**EXCERPTED TEXT:**
========================
I'm not sure I get your point on changing amdgpu_device_has_dc_support() interface by adding new parameter. but it seems to me change input parameter from pdev to adev for nv_is_headless_sku is more straightforward.

Regards,
Hawking
-----Original Message-----
From: Tianci Yin <tianci.yin at amd.com<mailto:tianci.yin at amd.com>>
Sent: Friday, October 30, 2020 19:32
To: amd-gfx at lists.freedesktop.org<mailto:amd-gfx at lists.freedesktop.org>
Cc: Tuikov, Luben <Luben.Tuikov at amd.com<mailto:Luben.Tuikov at amd.com>>; Deucher, Alexander <Alexander.Deucher at amd.com<mailto:Alexander.Deucher at amd.com>>; Zhang, Hawking <Hawking.Zhang at amd.com<mailto:Hawking.Zhang at amd.com>>; Chen, Guchun <Guchun.Chen at amd.com<mailto:Guchun.Chen at amd.com>>; Cui, Flora <Flora.Cui at amd.com<mailto:Flora.Cui at amd.com>>; Xu, Feifei <Feifei.Xu at amd.com<mailto:Feifei.Xu at amd.com>>; Long, Gang <Gang.Long at amd.com<mailto:Gang.Long at amd.com>>; Yin, Tianci (Rico) <Tianci.Yin at amd.com<mailto:Tianci.Yin at amd.com>>
Subject: [PATCH] drm/amdgpu: fix NULL pointer crash on navi10 headless SKU

From: "Tianci.Yin" <tianci.yin at amd.com<mailto:tianci.yin at amd.com>>

The crash caused by the NULL pointer of
adev->ddev.mode_config.funcs in drm_kms_helper_hotplug_event(),
but this function should not be called on headless SKU.

Fix the mismatch between the return value of
amdgpu_device_has_dc_support() and the real DCN supporting state to avoid calling to drm_kms_helper_hotplug_event() in amdgpu_device_resume().

Change-Id: I3a3d387e6ab5b774abb3911ea1bf6de60797759d
Signed-off-by: Tianci.Yin <tianci.yin at amd.com<mailto:tianci.yin at amd.com>>
---
 drivers/gpu/drm/amd/amdgpu/amdgpu.h         |  2 +-
 drivers/gpu/drm/amd/amdgpu/amdgpu_device.c  | 10 ++++++++--  drivers/gpu/drm/amd/amdgpu/amdgpu_display.c |  2 +-
 drivers/gpu/drm/amd/amdgpu/amdgpu_drv.c     |  2 +-
 drivers/gpu/drm/amd/amdgpu/nv.c             |  2 +-
 drivers/gpu/drm/amd/amdgpu/nv.h             |  1 +
 6 files changed, 13 insertions(+), 6 deletions(-)
========================
**ENTRIES SUPPLIED:**
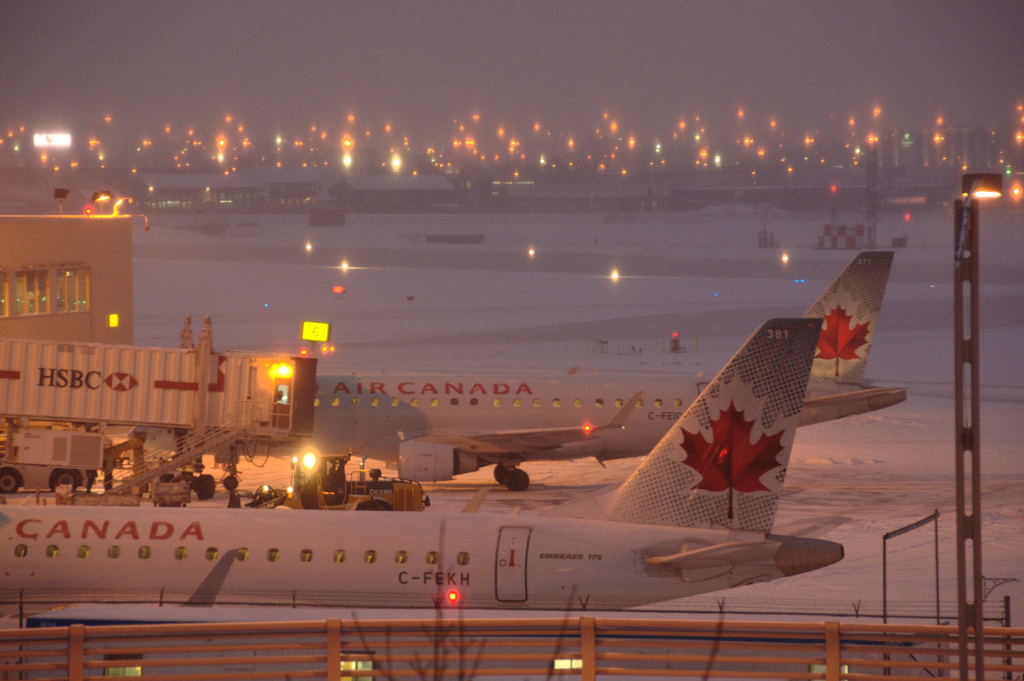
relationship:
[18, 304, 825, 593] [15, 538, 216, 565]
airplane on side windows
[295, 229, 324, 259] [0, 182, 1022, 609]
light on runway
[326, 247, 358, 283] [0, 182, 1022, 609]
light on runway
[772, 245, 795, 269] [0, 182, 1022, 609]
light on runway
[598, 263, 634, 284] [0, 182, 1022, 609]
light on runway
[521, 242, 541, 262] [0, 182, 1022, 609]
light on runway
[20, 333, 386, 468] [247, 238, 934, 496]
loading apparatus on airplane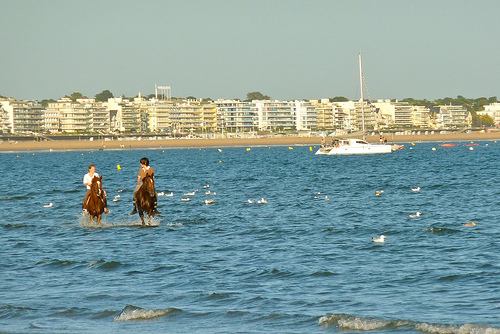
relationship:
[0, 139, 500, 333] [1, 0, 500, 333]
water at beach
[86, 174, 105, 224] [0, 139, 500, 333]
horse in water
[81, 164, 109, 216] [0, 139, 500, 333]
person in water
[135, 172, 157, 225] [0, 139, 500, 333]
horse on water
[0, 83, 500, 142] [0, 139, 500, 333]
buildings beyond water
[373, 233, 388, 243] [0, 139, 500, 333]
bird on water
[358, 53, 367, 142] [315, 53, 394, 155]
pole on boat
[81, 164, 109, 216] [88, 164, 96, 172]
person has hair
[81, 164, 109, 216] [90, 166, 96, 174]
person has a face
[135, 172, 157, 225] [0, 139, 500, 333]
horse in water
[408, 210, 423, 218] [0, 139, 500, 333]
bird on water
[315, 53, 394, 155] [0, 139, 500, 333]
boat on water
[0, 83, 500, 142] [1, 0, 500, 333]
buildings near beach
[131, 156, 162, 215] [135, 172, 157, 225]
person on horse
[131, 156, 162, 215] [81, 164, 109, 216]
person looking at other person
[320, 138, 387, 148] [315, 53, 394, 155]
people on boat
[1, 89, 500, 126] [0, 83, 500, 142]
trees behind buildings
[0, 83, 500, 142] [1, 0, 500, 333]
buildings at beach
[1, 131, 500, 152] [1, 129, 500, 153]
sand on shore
========================
**TASK OBJECTIVE:** Continue the navi10 headless SKU patch email from where it stops. This data was drawn from a separate source.

**RESPONSE AREA:**
diff --git a/drivers/gpu/drm/amd/amdgpu/amdgpu.h b/drivers/gpu/drm/amd/amdgpu/amdgpu.h
index ba65d4f2ab67..f0183271456f 100644
--- a/drivers/gpu/drm/amd/amdgpu/amdgpu.h
+++ b/drivers/gpu/drm/amd/amdgpu/amdgpu.h
@@ -1090,7 +1090,7 @@ void amdgpu_device_indirect_wreg64(struct amdgpu_device *adev,
                                    u32 pcie_index, u32 pcie_data,
                                    u32 reg_addr, u64 reg_data);

-bool amdgpu_device_asic_has_dc_support(enum amd_asic_type asic_type);
+bool amdgpu_device_asic_has_dc_support(enum amd_asic_type asic_type,
+struct pci_dev *pdev);
 bool amdgpu_device_has_dc_support(struct amdgpu_device *adev);

 int emu_soc_asic_init(struct amdgpu_device *adev); diff --git a/drivers/gpu/drm/amd/amdgpu/amdgpu_device.c b/drivers/gpu/drm/amd/amdgpu/amdgpu_device.c
index 1fe850e0a94d..323ed69032a7 100644
--- a/drivers/gpu/drm/amd/amdgpu/amdgpu_device.c
+++ b/drivers/gpu/drm/amd/amdgpu/amdgpu_device.c
@@ -2960,11 +2960,12 @@ static void amdgpu_device_detect_sriov_bios(struct amdgpu_device *adev)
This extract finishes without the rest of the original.